- **Set exercise**:
Rewrite the items below with "pixels" changed to "px" and nothing else altered. Don't include the pictures in your answer.

Page element annotations
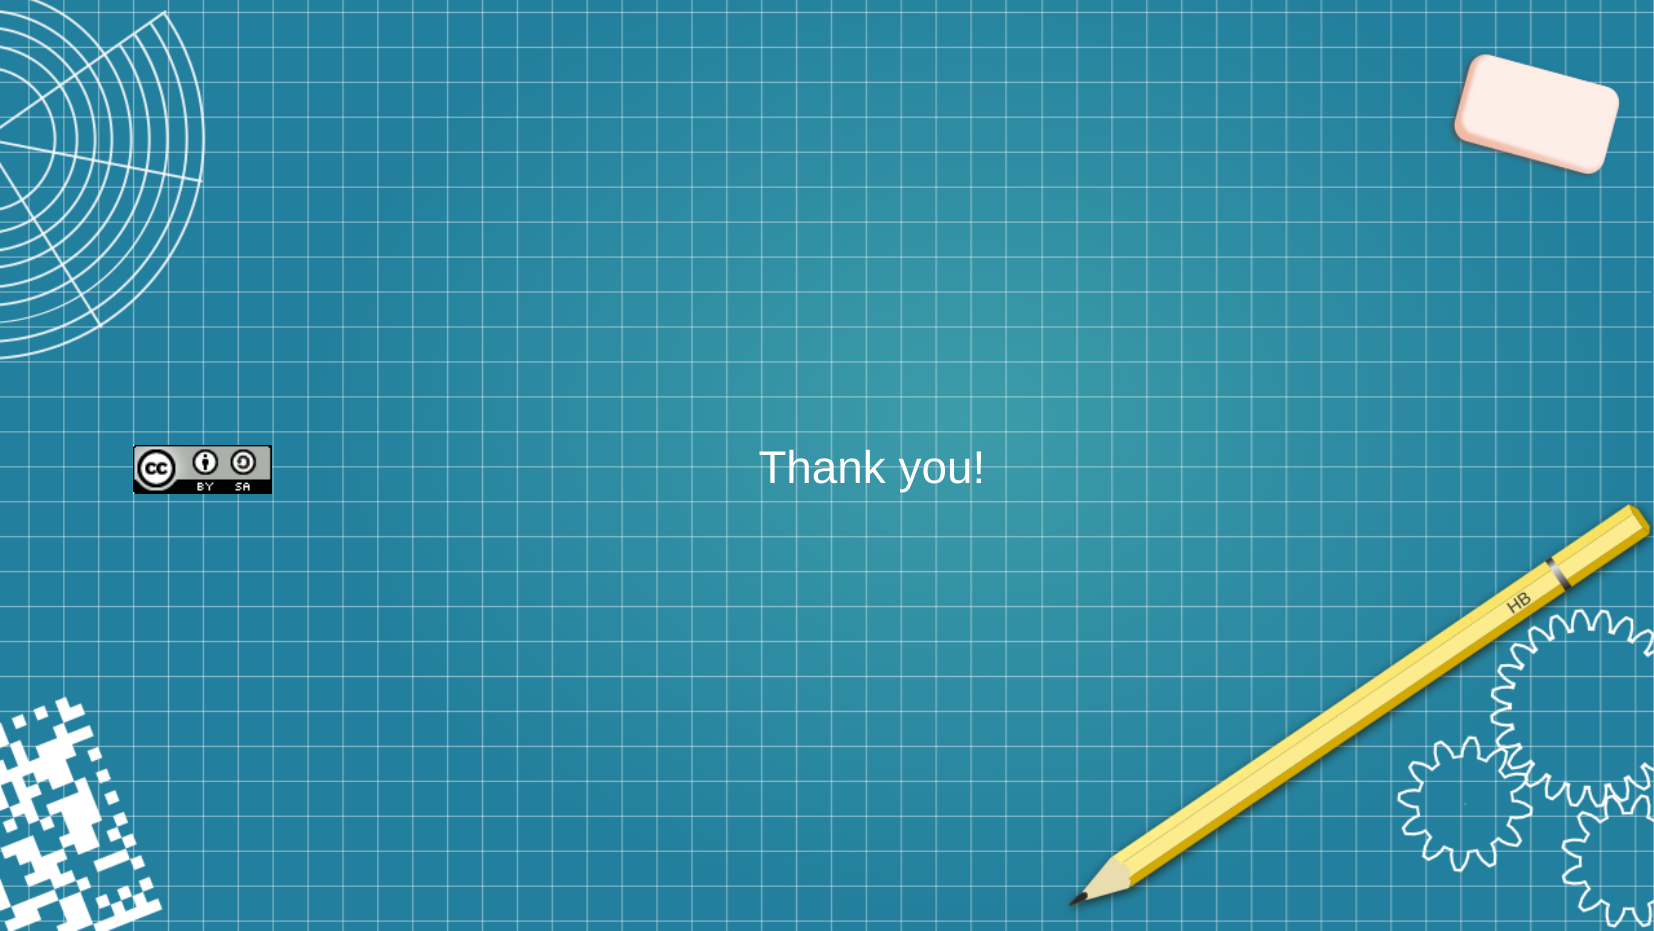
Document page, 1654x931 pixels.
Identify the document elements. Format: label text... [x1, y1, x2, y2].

title Thank you! [281, 389, 1463, 546]
picture [0, 0, 1654, 931]
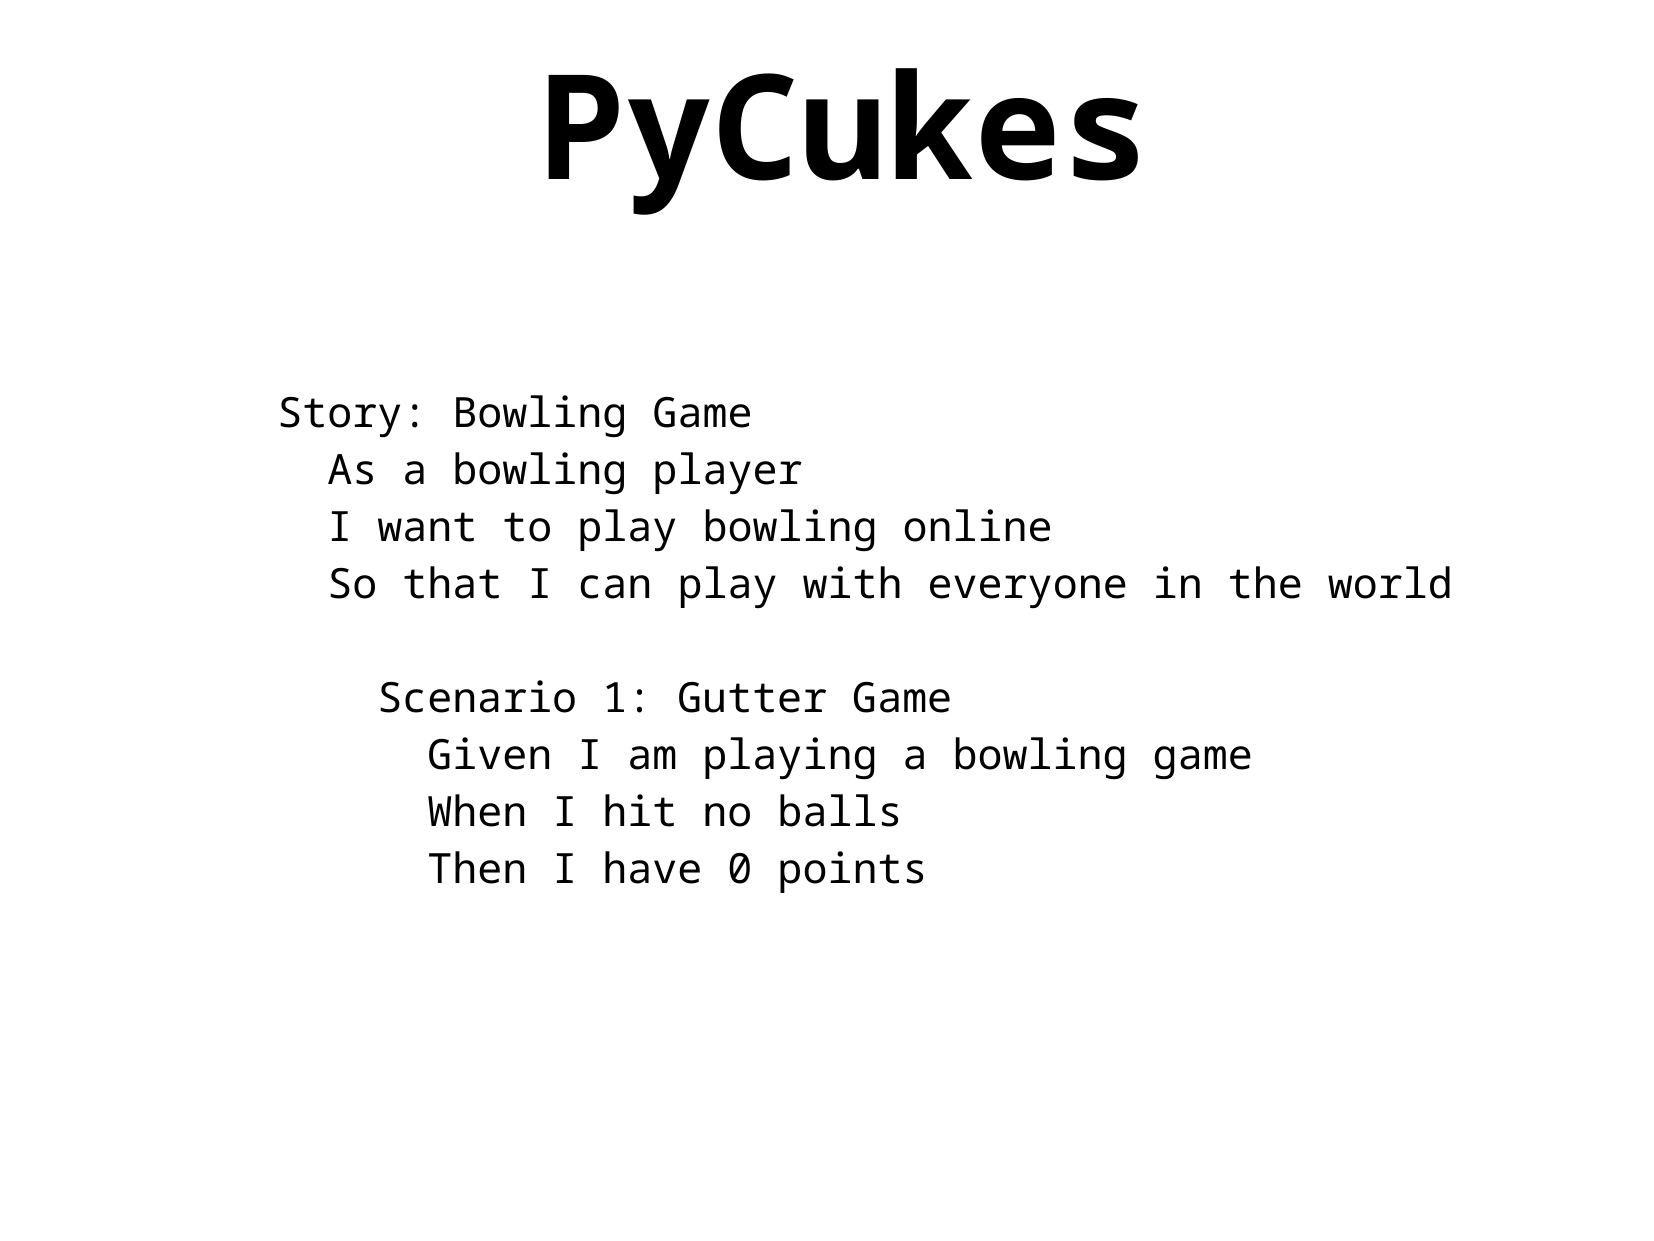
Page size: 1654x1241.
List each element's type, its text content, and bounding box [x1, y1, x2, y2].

text_box PyCukes [300, 16, 1388, 204]
text_box Story: Bowling Game As a bowling player I want to play bowling online So that I can play with everyone in the world Scenario 1: Gutter Game Given I am playing a bowling game When I hit no balls Then I have 0 points [262, 375, 1576, 876]
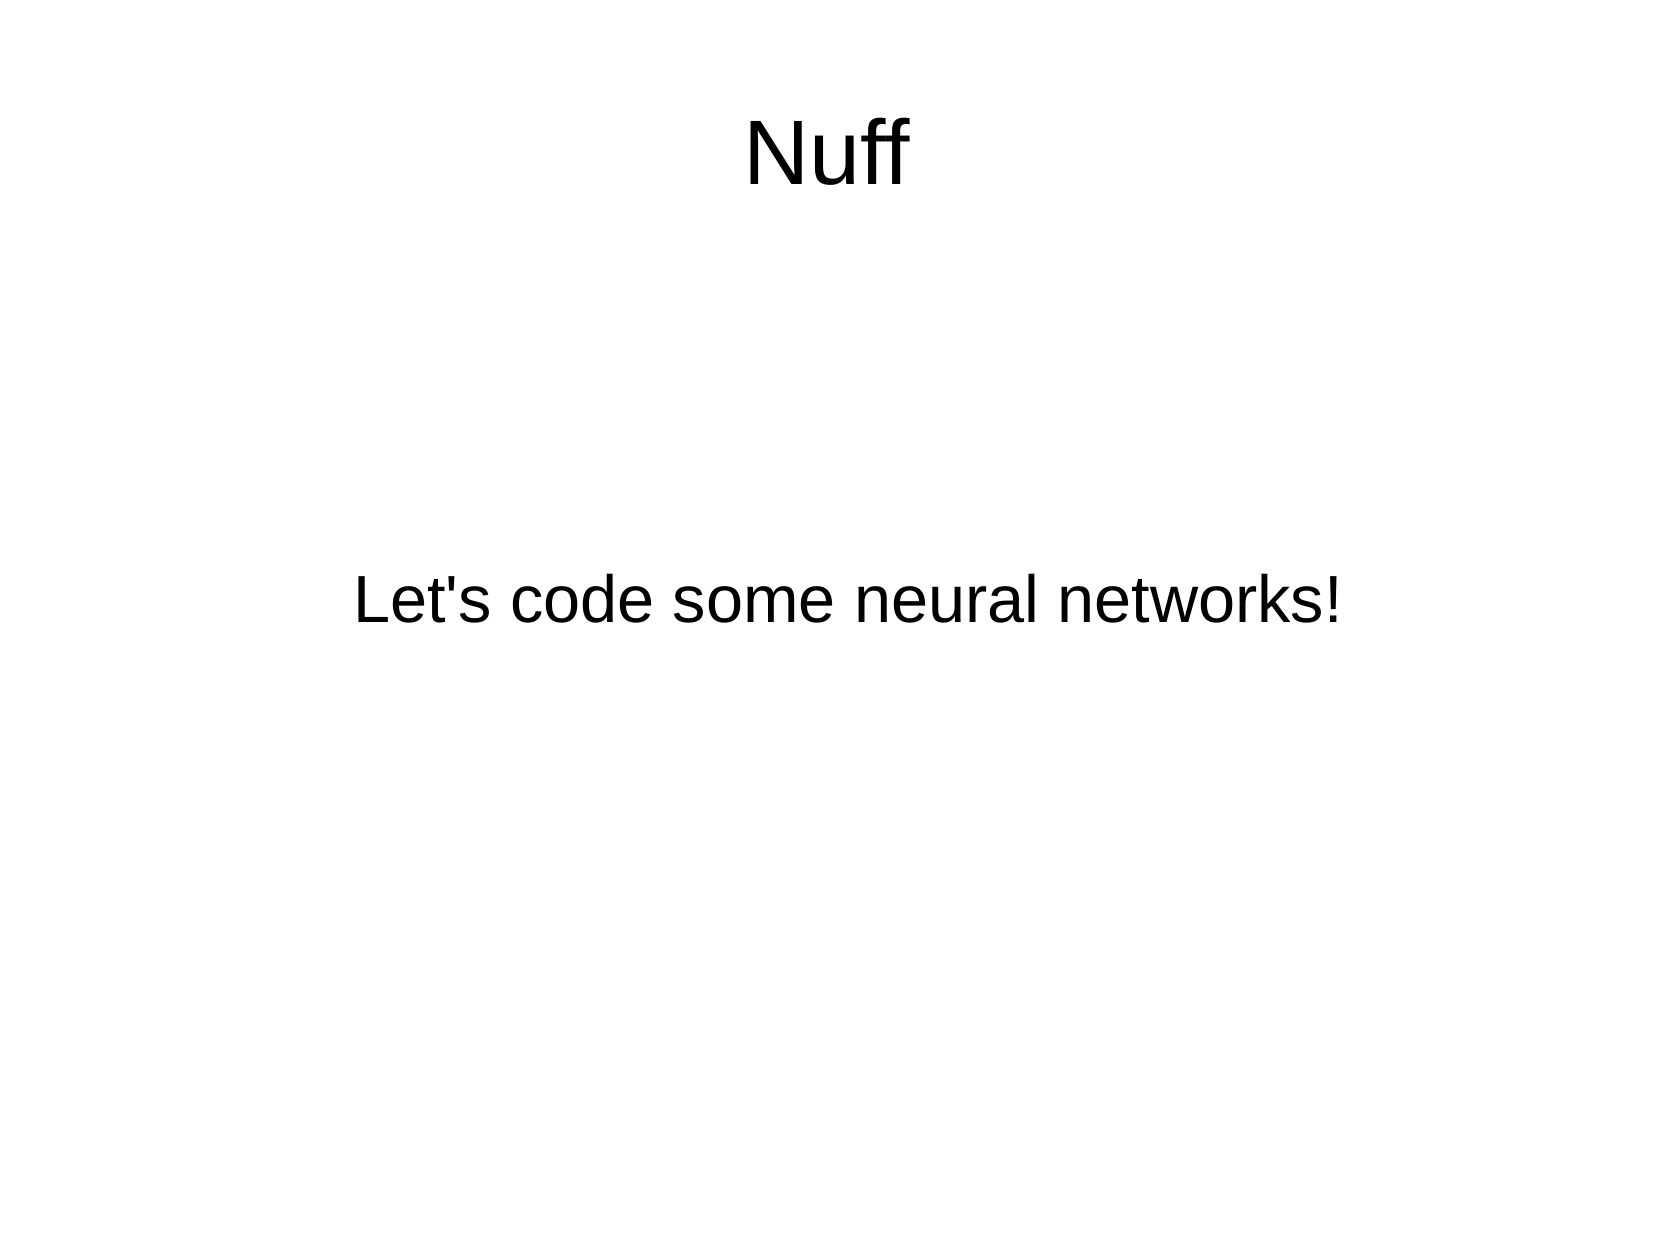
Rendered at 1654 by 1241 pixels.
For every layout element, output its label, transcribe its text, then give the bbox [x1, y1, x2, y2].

text_box Let's code some neural networks! [15, 555, 1647, 944]
title Nuff [82, 49, 1571, 257]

- **Task solution**:
Document page, 1654x931 px.
Identify the document elements. Format: label text... [x1, y1, x2, y2].

title Thank you! [281, 389, 1463, 546]
picture [0, 0, 1654, 931]
Page size: 1654x1241.
List each element's type, its text content, and bounding box [x1, y1, x2, y2].

text_box PyCukes [300, 16, 1388, 204]
text_box Story: Bowling Game As a bowling player I want to play bowling online So that I can play with everyone in the world Scenario 1: Gutter Game Given I am playing a bowling game When I hit no balls Then I have 0 points [262, 375, 1576, 876]
Rendered at 1654 by 1241 px.
For every layout element, output its label, transcribe its text, then give the bbox [x1, y1, x2, y2].

text_box Let's code some neural networks! [15, 555, 1647, 944]
title Nuff [82, 49, 1571, 257]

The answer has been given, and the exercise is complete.